We found substantial numbers of patients who had a negative HBsAg test result but a positive anti-HBc test result. Such patients may have occult HBV infection, as underscored by the high risk (78%) of HBV transmission in recipients transplanted with livers from donors with isolated anti-HBc positivity as compared to donors who were anti-HBc negative (0.05%) . It is possible that isolated anti-HBc may represent false-positive test result among populations with a low prevalence of HBV infection. However, reactivation has been reported in patients who are HBsAg negative but anti-HBc positive during chemotherapy particularly if the regimen includes rituximab [21, 24, 61]. The ASCO PCO  recommends anti-HBc testing in some populations—e.g., patients with hematologic malignancies—since the risk of reactivation has been reported to be 10% among patients with hematologic malignancies with isolated anti-HBc . The CDC recommends HBV screening using 3 HBV serology tests. We found that anti-HBs was rarely tested during our study period.
The strengths of our study include the large and heterogeneous patient population and the focus on actual rather than recalled HBV screening practice. Previous survey studies estimated 38%-80% of physicians screen patients before chemotherapy [11–13]; however, those results may inaccurately describe screening patterns since surveys record self-reporting of screening practice and not actual screening of individual patients. Our examination of physicians’ actual screening behavior at the level of individual patients avoided recall bias or subconscious attempts to report what should be done rather than what was actually done.

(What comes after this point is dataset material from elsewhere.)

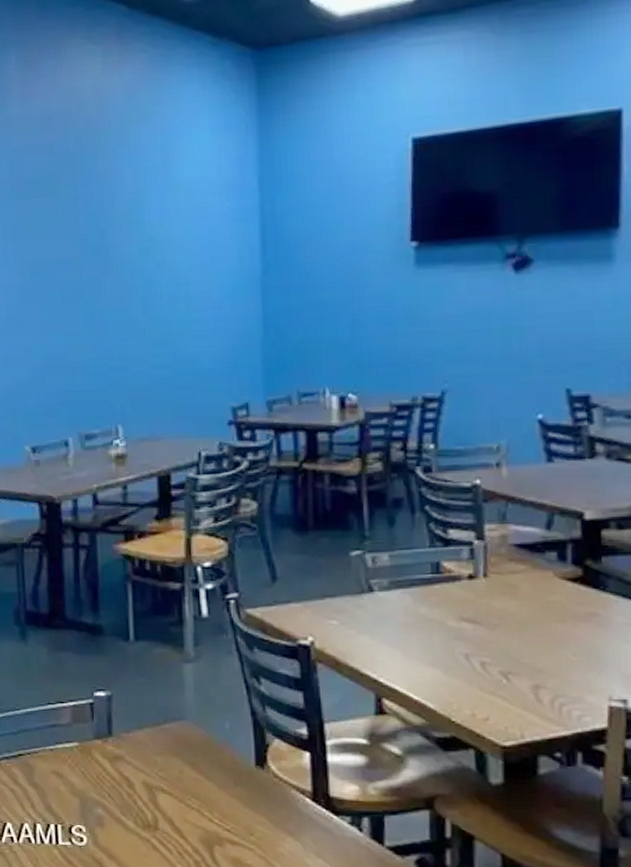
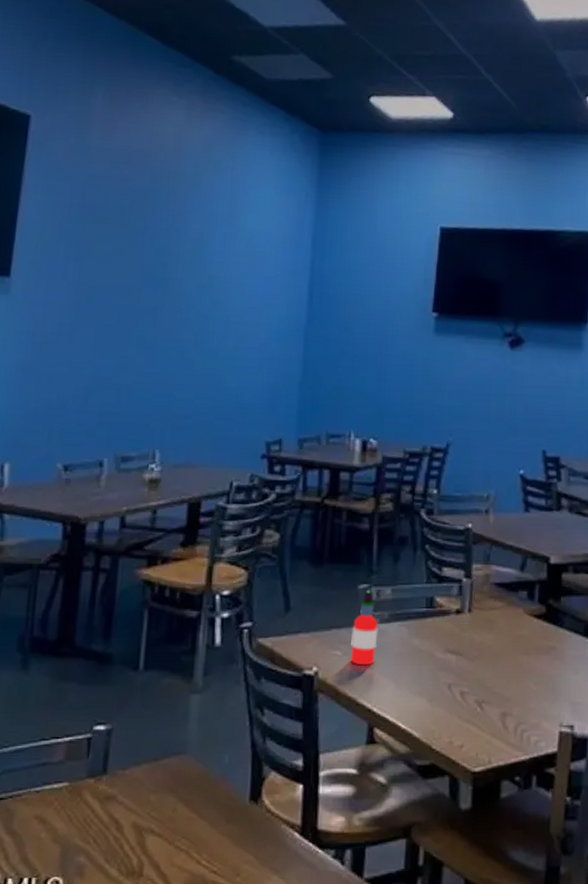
hot sauce: none [347,558,378,635] -> present [350,591,378,666]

The main limitation of our study is its retrospective design and use of administrative databases, which prevented us from fully assessing HBV history and HBV risk factors. Patients may have received chemotherapy before their first chemotherapy administration at MD Anderson. Also, we excluded oral chemotherapy because we could not accurately access dispensing records outside of MD Anderson, but some oral chemotherapy could cause HBV. Patients’ race/ethnicity was self-described or assigned by referring clinics and may be incorrect. Another limitation is that we were not able to accurately determine prevalence of reactivation since not all patients who received chemotherapy were screened for HBV infection. This single-institution experience may not be generalizable to other settings, and our data cannot be generalized to patients who receive care in clinical trials as such patients were excluded. We did not explore socioeconomic factors such as income and educational level because this information is not part of our institutional Tumor Registry database. Most of our patients at MD Anderson have health insurance, and these plans are expected to pay for HBV screening tests. Finally, the last time period in our study was relatively short, limiting our ability to assess the full impact of the national recommendations. Nevertheless, our study provides valuable data from a large US academic cancer center with no changes in institutional policies regarding HBV screening during the study period.